It’s not that I feel that it’s irrational to be angry at someone who is a dick - though that may not be terribly useful unless you’re in the midst of processing why you’re angry at someone, that reaction is fine and even expected. What I find irrational is not talking about it. Choosing to remain angry with a person without taking any steps towards resolution is something that I see often depicted in films, particularly by female characters. Is this an unfair stereotype of how women treat some (most?) conflict, something that a person who actually spends time with non-males would recognize as having a basis in truth? Or is this merely an illustration of the way some conflicts are resolved in the real world no matter what gender, and is simply a style of resolution conflict that I personally find to be unrealistically paced for the sake of narration?

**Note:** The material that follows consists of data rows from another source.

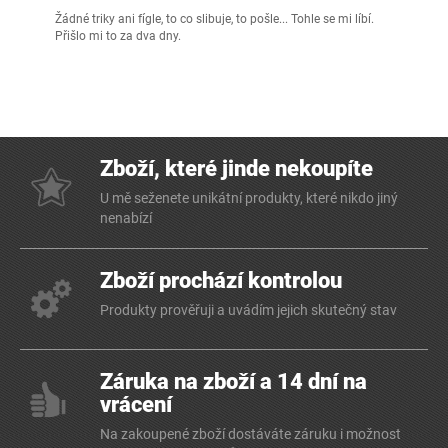
Žádné triky ani fígle, to co slibuje, to pošle... Tohle se mi líbí.
Přišlo mi to za dva dny.
Zboží, které jinde nekoupíte
U mě seženete unikátní produkty, které nikdo jiný
nenabízí
Zboží prochází kontrolou
Produkty prověřuji a uvádím jejich skutečný stav
Záruka na zboží a 14 dní na
vrácení
Na zakoupené zboží dostáváte záruku i možnost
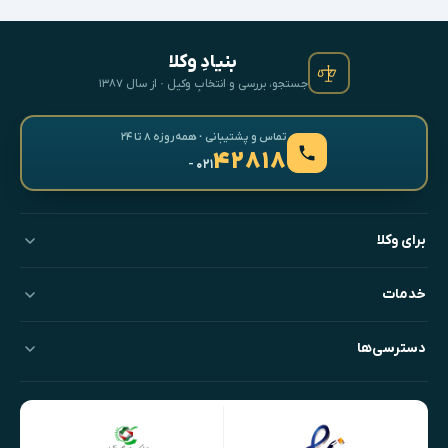
بنیادِ وکلا
جستجو، بررسی و انتخابِ وکیل · از سال ۱۳۸۷
تماس و پشتیبانی · همه‌روزه ۸ تا ۲۴
۴۲۸۱۸
- ۰۲۱
برای وکلا
خدمات
دسترسی‌ها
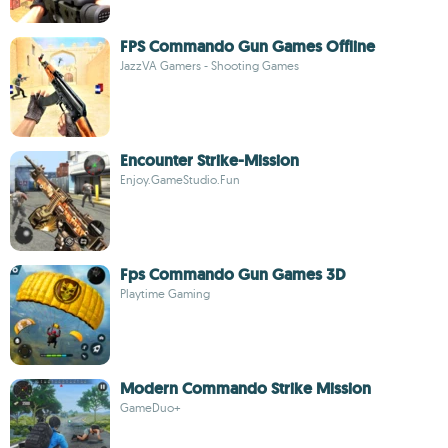
FPS Commando Gun Games Offline
JazzVA Gamers - Shooting Games
Encounter Strike-Mission
Enjoy.GameStudio.Fun
Fps Commando Gun Games 3D
Playtime Gaming
Modern Commando Strike Mission
GameDuo+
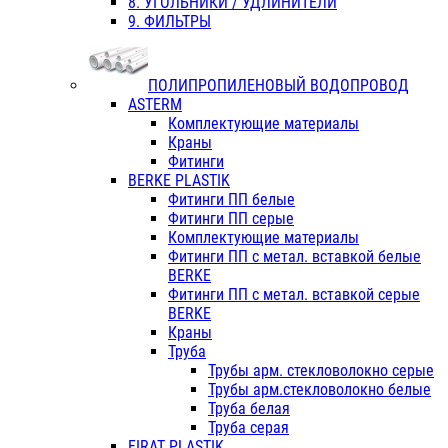
8. УГОЛЬНИКИ / УДЛИНИТЕЛИ
9. ФИЛЬТРЫ
ПОЛИПРОПИЛЕНОВЫЙ ВОДОПРОВОД
ASTERM
Комплектующие материалы
Краны
Фитинги
BERKE PLASTIK
Фитинги ПП белые
Фитинги ПП серые
Комплектующие материалы
Фитинги ПП с метал. вставкой белые
BERKE
Фитинги ПП с метал. вставкой серые
BERKE
Краны
Труба
Трубы арм. стекловолокно серые
Трубы арм.стекловолокно белые
Труба белая
Труба серая
FIRAT PLASTIK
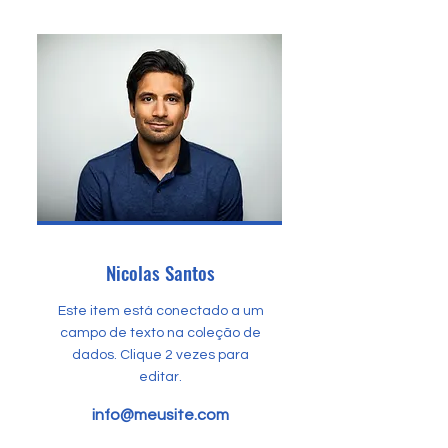
Nicolas Santos
Este item está conectado a um
campo de texto na coleção de
dados. Clique 2 vezes para
editar.
info@meusite.com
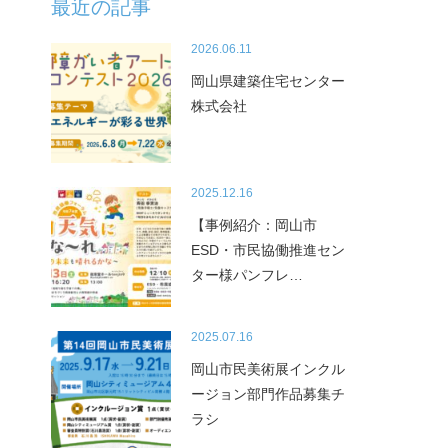
最近の記事
2026.06.11
岡山県建築住宅センター
株式会社
2025.12.16
【事例紹介：岡山市
ESD・市民協働推進セン
ター様パンフレ…
2025.07.16
岡山市民美術展インクル
ージョン部門作品募集チ
ラシ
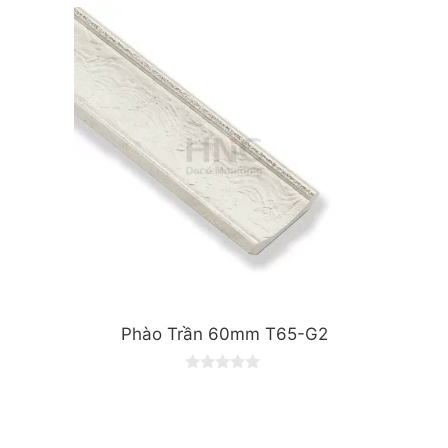
t
o
f
5
Phào Trần 60mm T65-G2
0
o
u
t
o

I’m trying to figure out this character flaw, because I can honestly say that I’ve never encountered it in the real world from either gender - it may simply be a coincidence that the last few movies I’ve seen show women exhibiting it. It seems different than a grudge - it’s like the person who’s angry feels like they are punishing the person they’re angry at by subjecting them to the presence of them being unhappy. Aside from true emotional trauma or things that require time to process, wouldn’t it make more sense to say right away “Hey, I think you were wrong back there, and I’m upset because of it - let’s talk about it”?
I’m trying to figure out if this is a) a behavior particular (though not exclusive) to the female mind, and I have yet to see such behavior in person because I literally do not interact with women, like, ever (because something something cooties), or b) a completely or partially invented character flaw modeled in film and literature that gives impressionable (female?) viewers permission to stew and pout and make no attempt at resolving interpersonal conflicts, because choosing to remain angry has the potential to be tactically advantageous in getting what you want without actually bringing attention to an issue - in effect modeling behavior that essentially says that it’s okay to solve problems with passive-aggression instead of adult recourse.
Because if it’s B, then holy shit, let’s talk about that. But if it’s just the way some members of the female persuasion tend to process anger and resentment (“Women just want you to be psychic and know what you did wrong! LOL!”), then, shit, I think I got the better end of the deal (re: bangin’ dudes all the time).